→ WHAT TO DO
Copy each line of the entries that contains the word "total".
☆ ☆ ☆
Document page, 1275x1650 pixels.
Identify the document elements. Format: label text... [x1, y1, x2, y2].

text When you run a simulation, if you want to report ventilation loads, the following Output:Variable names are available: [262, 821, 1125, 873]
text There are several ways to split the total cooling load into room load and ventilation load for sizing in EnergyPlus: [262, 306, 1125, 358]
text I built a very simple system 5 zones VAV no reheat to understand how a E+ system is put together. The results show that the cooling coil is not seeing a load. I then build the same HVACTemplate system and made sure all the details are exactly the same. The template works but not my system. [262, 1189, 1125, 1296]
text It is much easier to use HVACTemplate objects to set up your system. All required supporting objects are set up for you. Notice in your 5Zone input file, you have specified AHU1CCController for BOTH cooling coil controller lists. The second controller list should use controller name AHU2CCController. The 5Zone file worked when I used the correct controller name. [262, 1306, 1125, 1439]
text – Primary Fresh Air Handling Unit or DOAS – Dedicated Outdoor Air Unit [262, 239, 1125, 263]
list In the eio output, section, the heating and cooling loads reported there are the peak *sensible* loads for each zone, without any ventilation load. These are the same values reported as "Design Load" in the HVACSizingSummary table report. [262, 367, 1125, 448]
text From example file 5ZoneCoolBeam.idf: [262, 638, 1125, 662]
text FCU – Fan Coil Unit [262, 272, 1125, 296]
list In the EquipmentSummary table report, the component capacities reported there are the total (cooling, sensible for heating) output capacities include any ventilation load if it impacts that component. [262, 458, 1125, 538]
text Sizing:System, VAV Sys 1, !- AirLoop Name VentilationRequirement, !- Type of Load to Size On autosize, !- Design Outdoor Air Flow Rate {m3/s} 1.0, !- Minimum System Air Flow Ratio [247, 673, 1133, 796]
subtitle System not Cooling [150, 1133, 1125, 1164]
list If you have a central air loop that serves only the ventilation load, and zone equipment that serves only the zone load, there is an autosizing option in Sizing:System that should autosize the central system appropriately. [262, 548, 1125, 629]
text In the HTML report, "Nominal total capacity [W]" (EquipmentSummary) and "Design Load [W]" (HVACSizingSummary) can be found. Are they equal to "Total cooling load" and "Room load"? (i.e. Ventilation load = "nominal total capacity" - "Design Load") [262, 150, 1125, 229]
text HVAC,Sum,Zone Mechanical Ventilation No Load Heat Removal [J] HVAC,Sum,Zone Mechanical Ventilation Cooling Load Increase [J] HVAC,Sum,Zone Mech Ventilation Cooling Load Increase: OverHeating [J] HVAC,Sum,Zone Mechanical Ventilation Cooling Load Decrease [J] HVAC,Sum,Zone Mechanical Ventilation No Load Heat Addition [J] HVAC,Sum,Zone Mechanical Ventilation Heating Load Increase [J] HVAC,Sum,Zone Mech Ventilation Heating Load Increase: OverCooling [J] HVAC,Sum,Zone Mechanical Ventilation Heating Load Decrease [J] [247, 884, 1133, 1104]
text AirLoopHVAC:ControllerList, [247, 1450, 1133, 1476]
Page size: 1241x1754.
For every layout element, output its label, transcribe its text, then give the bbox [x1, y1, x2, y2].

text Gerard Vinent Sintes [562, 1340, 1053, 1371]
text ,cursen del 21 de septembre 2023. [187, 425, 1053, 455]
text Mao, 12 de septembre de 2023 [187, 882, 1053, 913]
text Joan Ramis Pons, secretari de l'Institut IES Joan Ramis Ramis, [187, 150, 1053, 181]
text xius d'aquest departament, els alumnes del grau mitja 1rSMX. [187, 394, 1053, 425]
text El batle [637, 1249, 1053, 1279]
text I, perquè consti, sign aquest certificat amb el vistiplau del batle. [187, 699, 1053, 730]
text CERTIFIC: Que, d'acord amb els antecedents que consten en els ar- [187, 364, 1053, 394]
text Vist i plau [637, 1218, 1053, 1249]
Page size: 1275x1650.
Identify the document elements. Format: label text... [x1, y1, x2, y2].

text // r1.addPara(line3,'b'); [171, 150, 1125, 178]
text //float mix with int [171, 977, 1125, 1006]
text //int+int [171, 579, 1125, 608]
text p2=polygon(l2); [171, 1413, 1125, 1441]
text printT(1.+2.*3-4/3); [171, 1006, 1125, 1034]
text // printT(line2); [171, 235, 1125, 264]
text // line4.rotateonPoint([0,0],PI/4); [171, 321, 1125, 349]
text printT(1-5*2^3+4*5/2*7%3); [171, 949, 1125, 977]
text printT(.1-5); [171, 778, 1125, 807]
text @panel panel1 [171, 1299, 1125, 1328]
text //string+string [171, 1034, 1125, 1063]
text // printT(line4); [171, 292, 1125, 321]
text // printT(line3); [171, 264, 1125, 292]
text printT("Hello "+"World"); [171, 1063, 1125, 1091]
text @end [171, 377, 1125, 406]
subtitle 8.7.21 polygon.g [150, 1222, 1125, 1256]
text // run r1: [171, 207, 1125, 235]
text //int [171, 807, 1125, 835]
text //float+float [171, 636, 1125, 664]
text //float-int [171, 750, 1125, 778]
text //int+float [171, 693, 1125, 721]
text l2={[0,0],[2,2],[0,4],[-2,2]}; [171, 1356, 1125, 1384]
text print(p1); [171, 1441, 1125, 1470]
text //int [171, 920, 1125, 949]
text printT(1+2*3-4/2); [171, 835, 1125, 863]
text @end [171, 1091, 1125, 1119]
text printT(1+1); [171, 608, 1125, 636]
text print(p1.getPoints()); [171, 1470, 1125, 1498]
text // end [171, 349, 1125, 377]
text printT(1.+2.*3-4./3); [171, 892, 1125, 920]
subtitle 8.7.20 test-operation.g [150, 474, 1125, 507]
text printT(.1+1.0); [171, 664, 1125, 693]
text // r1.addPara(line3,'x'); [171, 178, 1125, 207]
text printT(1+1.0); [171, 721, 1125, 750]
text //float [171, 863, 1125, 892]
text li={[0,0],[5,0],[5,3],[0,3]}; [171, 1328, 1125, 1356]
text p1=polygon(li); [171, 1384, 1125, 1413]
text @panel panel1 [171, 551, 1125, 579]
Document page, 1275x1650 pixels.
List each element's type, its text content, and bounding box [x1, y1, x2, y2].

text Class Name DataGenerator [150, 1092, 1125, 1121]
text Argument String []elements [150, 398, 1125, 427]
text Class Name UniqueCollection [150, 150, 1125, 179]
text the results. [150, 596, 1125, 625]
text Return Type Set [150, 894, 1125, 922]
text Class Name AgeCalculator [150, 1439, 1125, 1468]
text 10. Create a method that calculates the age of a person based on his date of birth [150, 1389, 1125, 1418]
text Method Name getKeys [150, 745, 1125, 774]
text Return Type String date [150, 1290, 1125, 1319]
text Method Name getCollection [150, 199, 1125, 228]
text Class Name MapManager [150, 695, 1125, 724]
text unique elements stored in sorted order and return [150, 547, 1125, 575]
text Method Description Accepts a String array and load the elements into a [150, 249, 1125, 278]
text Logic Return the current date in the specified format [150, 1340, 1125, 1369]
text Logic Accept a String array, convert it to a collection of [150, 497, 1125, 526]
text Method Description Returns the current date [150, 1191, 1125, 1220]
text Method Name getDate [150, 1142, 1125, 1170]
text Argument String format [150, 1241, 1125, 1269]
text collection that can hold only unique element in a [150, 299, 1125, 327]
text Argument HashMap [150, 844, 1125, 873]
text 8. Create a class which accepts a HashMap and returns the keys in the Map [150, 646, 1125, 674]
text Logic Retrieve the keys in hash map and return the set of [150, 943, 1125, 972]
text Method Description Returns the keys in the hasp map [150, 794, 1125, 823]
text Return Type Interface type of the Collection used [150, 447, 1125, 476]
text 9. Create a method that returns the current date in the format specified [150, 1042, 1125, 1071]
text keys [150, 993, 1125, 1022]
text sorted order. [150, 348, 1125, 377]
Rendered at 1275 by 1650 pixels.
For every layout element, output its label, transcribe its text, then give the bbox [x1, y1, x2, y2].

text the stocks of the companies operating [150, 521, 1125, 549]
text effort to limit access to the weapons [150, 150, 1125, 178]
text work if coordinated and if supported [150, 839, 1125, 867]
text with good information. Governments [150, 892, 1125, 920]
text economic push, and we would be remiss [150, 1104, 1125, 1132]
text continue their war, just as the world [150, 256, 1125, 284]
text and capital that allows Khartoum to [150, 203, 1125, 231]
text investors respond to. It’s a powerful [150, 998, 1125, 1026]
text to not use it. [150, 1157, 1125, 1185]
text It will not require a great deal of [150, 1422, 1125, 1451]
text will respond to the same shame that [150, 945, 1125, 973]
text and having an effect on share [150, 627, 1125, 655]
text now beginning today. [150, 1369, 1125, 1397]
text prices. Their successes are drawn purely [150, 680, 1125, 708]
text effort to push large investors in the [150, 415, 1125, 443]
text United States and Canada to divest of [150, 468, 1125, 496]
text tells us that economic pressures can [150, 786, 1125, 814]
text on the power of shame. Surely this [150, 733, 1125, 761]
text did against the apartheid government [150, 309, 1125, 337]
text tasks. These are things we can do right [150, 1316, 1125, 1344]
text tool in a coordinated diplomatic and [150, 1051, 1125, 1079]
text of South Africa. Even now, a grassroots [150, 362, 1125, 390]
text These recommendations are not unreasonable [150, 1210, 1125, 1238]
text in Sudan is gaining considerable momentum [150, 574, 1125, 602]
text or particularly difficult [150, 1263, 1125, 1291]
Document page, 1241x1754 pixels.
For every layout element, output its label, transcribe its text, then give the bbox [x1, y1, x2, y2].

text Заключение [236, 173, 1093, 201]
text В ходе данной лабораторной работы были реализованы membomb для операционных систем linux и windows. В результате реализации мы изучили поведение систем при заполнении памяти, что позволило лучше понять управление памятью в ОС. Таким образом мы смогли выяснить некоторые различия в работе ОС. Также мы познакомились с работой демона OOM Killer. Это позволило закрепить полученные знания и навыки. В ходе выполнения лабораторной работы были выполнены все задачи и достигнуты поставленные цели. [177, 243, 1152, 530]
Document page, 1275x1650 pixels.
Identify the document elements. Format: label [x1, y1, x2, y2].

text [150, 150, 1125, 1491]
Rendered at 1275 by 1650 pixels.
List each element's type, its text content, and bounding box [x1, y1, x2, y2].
☆ ☆ ☆
→ OUTPUT OF THE EXERCISE
text There are several ways to split the total cooling load into room load and ventilation load for sizing in EnergyPlus: [262, 306, 1125, 358]
list In the EquipmentSummary table report, the component capacities reported there are the total (cooling, sensible for heating) output capacities include any ventilation load if it impacts that component. [262, 458, 1125, 538]
text In the HTML report, "Nominal total capacity [W]" (EquipmentSummary) and "Design Load [W]" (HVACSizingSummary) can be found. Are they equal to "Total cooling load" and "Room load"? (i.e. Ventilation load = "nominal total capacity" - "Design Load") [262, 150, 1125, 229]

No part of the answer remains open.